Giving vehicles a better view of the road ahead
As more connected cars hit the streets, they will need to share valuable information with other vehicles to save lives, time and fuel. Some examples of this include the ability for vehicles to communicate with each other about critical information like the speed of cars ahead or an accident recorded by another vehicle on the road. This communications stream can also extend to highway infrastructure, such as “smart” cones and signs that alert drivers even before they’re in sight.
Auto manufacturers also want infrastructure so they can share video feeds in real-time between vehicles. In an environment where the situation changes moment to moment, near real-time data exchange is important. There is no time for video to be transmitted via the network core and back out to vehicles – also that would be terribly inefficient. Instead, the traffic must be bridged at the network edge from one car to another in a location connected through neighboring stations at radio aggregation points.

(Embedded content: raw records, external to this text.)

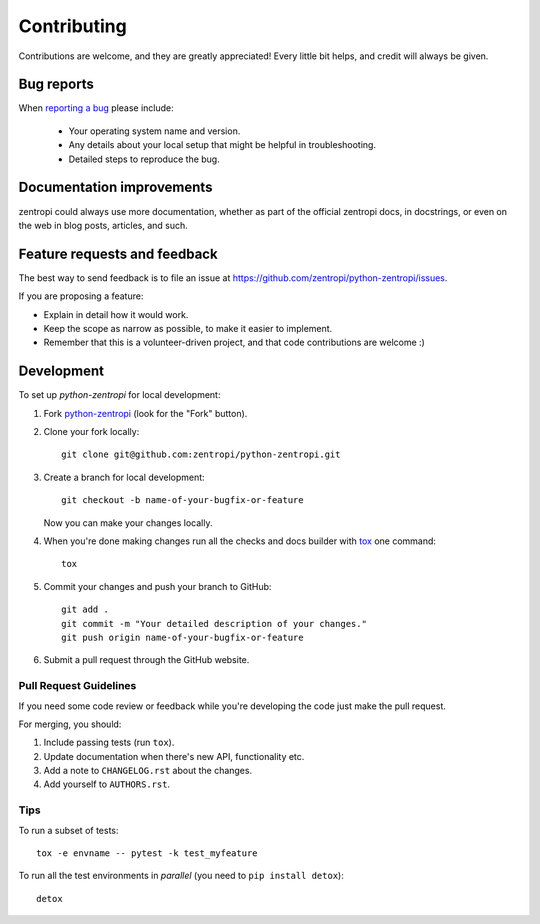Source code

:============
Contributing
============

Contributions are welcome, and they are greatly appreciated! Every
little bit helps, and credit will always be given.

Bug reports
===========

When `reporting a bug <https://github.com/zentropi/python-zentropi/issues>`_ please include:

    * Your operating system name and version.
    * Any details about your local setup that might be helpful in troubleshooting.
    * Detailed steps to reproduce the bug.

Documentation improvements
==========================

zentropi could always use more documentation, whether as part of the
official zentropi docs, in docstrings, or even on the web in blog posts,
articles, and such.

Feature requests and feedback
=============================

The best way to send feedback is to file an issue at https://github.com/zentropi/python-zentropi/issues.

If you are proposing a feature:

* Explain in detail how it would work.
* Keep the scope as narrow as possible, to make it easier to implement.
* Remember that this is a volunteer-driven project, and that code contributions are welcome :)

Development
===========

To set up `python-zentropi` for local development:

1. Fork `python-zentropi <https://github.com/zentropi/python-zentropi>`_
   (look for the "Fork" button).
2. Clone your fork locally::

    git clone git@github.com:zentropi/python-zentropi.git

3. Create a branch for local development::

    git checkout -b name-of-your-bugfix-or-feature

   Now you can make your changes locally.

4. When you're done making changes run all the checks and docs builder with `tox <https://tox.readthedocs.io/en/latest/install.html>`_ one command::

    tox

5. Commit your changes and push your branch to GitHub::

    git add .
    git commit -m "Your detailed description of your changes."
    git push origin name-of-your-bugfix-or-feature

6. Submit a pull request through the GitHub website.

Pull Request Guidelines
-----------------------

If you need some code review or feedback while you're developing the code just make the pull request.

For merging, you should:

1. Include passing tests (run ``tox``).
2. Update documentation when there's new API, functionality etc.
3. Add a note to ``CHANGELOG.rst`` about the changes.
4. Add yourself to ``AUTHORS.rst``.



Tips
----

To run a subset of tests::

    tox -e envname -- pytest -k test_myfeature

To run all the test environments in *parallel* (you need to ``pip install detox``)::

    detox
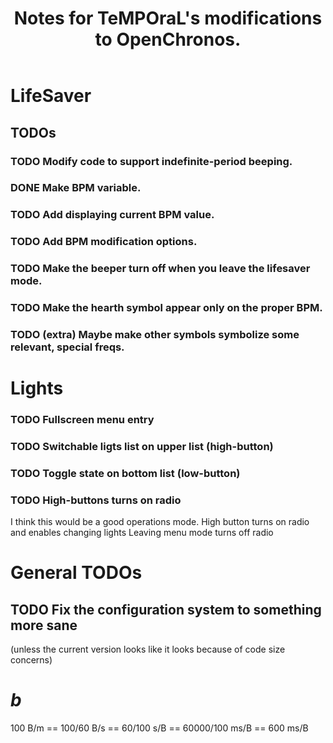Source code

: #+title: Notes for TeMPOraL's modifications to OpenChronos.
#+startup: hidestars


* LifeSaver
** TODOs
*** TODO Modify code to support indefinite-period beeping.
*** DONE Make BPM variable.
*** TODO Add displaying current BPM value.
*** TODO Add BPM modification options.
*** TODO Make the beeper turn off when you leave the lifesaver mode.
*** TODO Make the hearth symbol appear only on the proper BPM.
*** TODO (extra) Maybe make other symbols symbolize some relevant, special freqs.


* Lights
*** TODO Fullscreen menu entry
*** TODO Switchable ligts list on upper list (high-button)
*** TODO Toggle state on bottom list (low-button)
    
*** TODO High-buttons turns on radio
    I think this would be a good operations mode.
    High button turns on radio and enables changing lights
    Leaving menu mode turns off radio
    
* General TODOs

** TODO Fix the configuration system to something more sane
   (unless the current version looks like it looks because of code size concerns)


* /b/
  100 B/m == 100/60 B/s == 60/100 s/B == 60000/100 ms/B == 600 ms/B

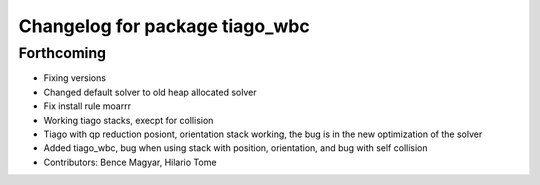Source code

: ^^^^^^^^^^^^^^^^^^^^^^^^^^^^^^^
Changelog for package tiago_wbc
^^^^^^^^^^^^^^^^^^^^^^^^^^^^^^^

Forthcoming
-----------
* Fixing versions
* Changed default solver to old heap allocated solver
* Fix install rule moarrr
* Working tiago stacks, execpt for collision
* Tiago with qp reduction posiont, orientation stack working, the bug is in the new optimization of the solver
* Added tiago_wbc, bug when using stack with position, orientation, and bug with self collision
* Contributors: Bence Magyar, Hilario Tome
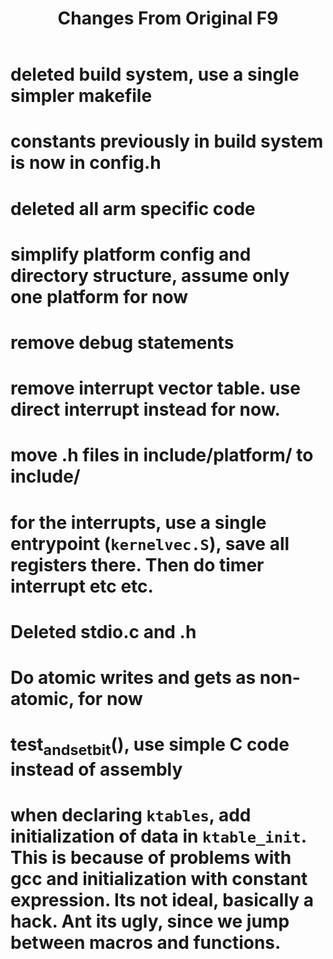#+TITLE: Changes From Original F9

* deleted build system, use a single simpler makefile
* constants previously in build system is now in config.h
* deleted all arm specific code
* simplify platform config and directory structure, assume only one platform for now
* remove debug statements
* remove interrupt vector table. use direct interrupt instead for now.
* move .h files in include/platform/ to include/
* for the interrupts, use a single entrypoint (~kernelvec.S~), save all registers there. Then do timer interrupt etc etc.
* Deleted stdio.c and .h
* Do atomic writes and gets as non-atomic, for now
* test_and_set_bit(), use simple C code instead of assembly
* when declaring ~ktables~, add initialization of data in ~ktable_init~. This is because of problems with gcc and initialization with constant expression. Its not ideal, basically a hack. Ant its ugly, since we jump between macros and functions.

Mobile gaming that feels just like home
MEC is the only technology currently capable of making gaming better and liberating processor-intensive gaming from only expensive home consoles to deliver that same power and experience out of the home. At Mobile World Congress 2018, Vasona demonstrated how the latest version of Doom could be played in real-time without hiccups or stalls via a congested LTE network by using a MEC process called Edge Breakout. Putting that kind of power in the cloud with accessibility virtually everywhere is a literal game changer.
Teaching 4G new tricks
Major evolutions in this industry take a long time. As operators take preliminary steps to prepare for 5G, they can help manage current challenges like unlimited data wars, insatiable data demands and flattening revenues.
MEC can teach 4G networks new tricks that power transformation on the path to 5G. It means bringing some of what’s promised in the future to networks today. And it’s this technology that will power farm drones, smarter autonomous vehicles mobile gaming and more, and of course, the business cases that support them.
Most importantly, once we reimagine what the mobile network can look like, the paths to new revenues open wide.